— Supplied material —
################

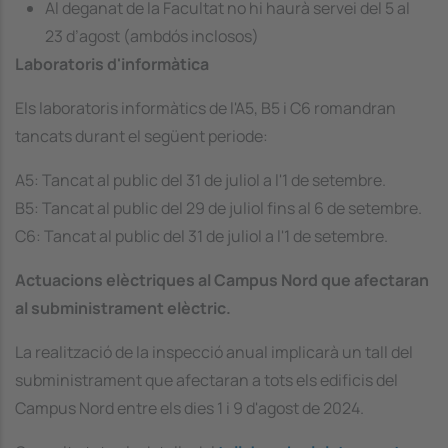
Al deganat de la Facultat no hi haurà servei del 5 al
23 d’agost (ambdós inclosos)
Laboratoris d'informàtica
Els laboratoris informàtics de l'A5, B5 i C6 romandran
tancats durant el següent periode:
A5: Tancat al public del 31 de juliol a l'1 de setembre.
B5: Tancat al public del 29 de juliol fins al 6 de setembre.
C6: Tancat al public del 31 de juliol a l'1 de setembre.
Actuacions elèctriques al Campus Nord que afectaran
al subministrament elèctric.
La realització de la inspecció anual implicarà un tall del
subministrament que afectaran a tots els edificis del
Campus Nord entre els dies 1 i 9 d'agost de 2024.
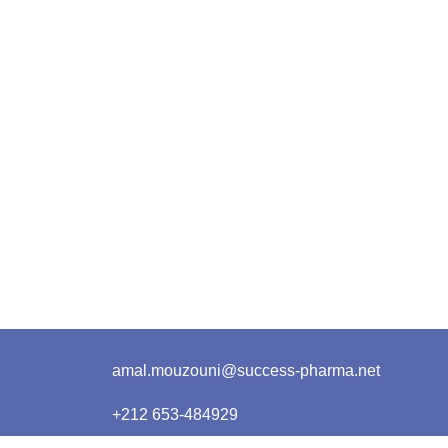
amal.mouzouni@success-pharma.net
+212 653-484929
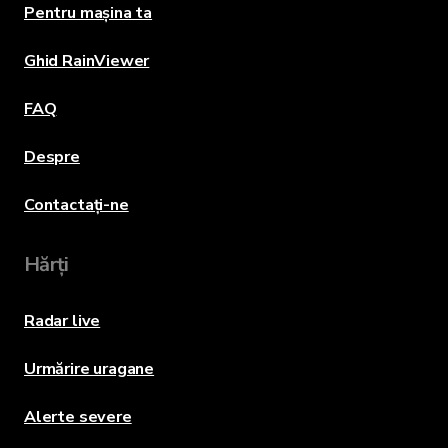
Pentru mașina ta
Ghid RainViewer
FAQ
Despre
Contactați-ne
Hărți
Radar live
Urmărire uragane
Alerte severe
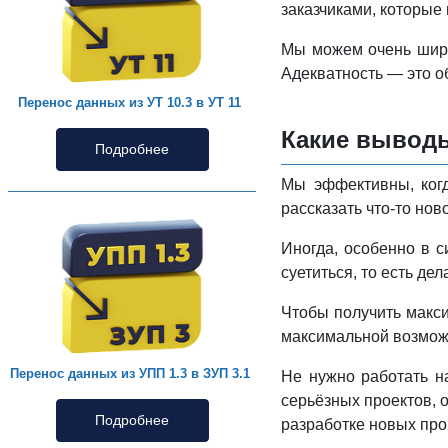
заказчиками, которые
Мы можем очень широ
Адекватность — это об
Перенос данных из УТ 10.3 в УТ 11
Какие вывод
Подробнее
Мы эффективны, когд
рассказать что-то нов
Иногда, особенно в с
суетиться, то есть де
Чтобы получить макси
максимальной возмож
Перенос данных из УПП 1.3 в ЗУП 3.1
Не нужно работать н
серьёзных проектов, о
Подробнее
разработке новых про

################

— Instruction —
Omitting the images, output each record precisely as written.

— Response box —
Al deganat de la Facultat no hi haurà servei del 5 al
23 d’agost (ambdós inclosos)
Laboratoris d'informàtica
Els laboratoris informàtics de l'A5, B5 i C6 romandran
tancats durant el següent periode:
A5: Tancat al public del 31 de juliol a l'1 de setembre.
B5: Tancat al public del 29 de juliol fins al 6 de setembre.
C6: Tancat al public del 31 de juliol a l'1 de setembre.
Actuacions elèctriques al Campus Nord que afectaran
al subministrament elèctric.
La realització de la inspecció anual implicarà un tall del
subministrament que afectaran a tots els edificis del
Campus Nord entre els dies 1 i 9 d'agost de 2024.
amal.mouzouni@success-pharma.net
+212 653-484929
Pentru mașina ta
Ghid RainViewer
FAQ
Despre
Contactați-ne
Hărți
Radar live
Urmărire uragane
Alerte severe
заказчиками, которые
Мы можем очень широ
Адекватность — это об
Перенос данных из УТ 10.3 в УТ 11
Какие вывод
Подробнее
Мы эффективны, когд
рассказать что-то нов
Иногда, особенно в с
суетиться, то есть де
Чтобы получить макси
максимальной возмож
Перенос данных из УПП 1.3 в ЗУП 3.1
Не нужно работать н
серьёзных проектов, о
Подробнее
разработке новых про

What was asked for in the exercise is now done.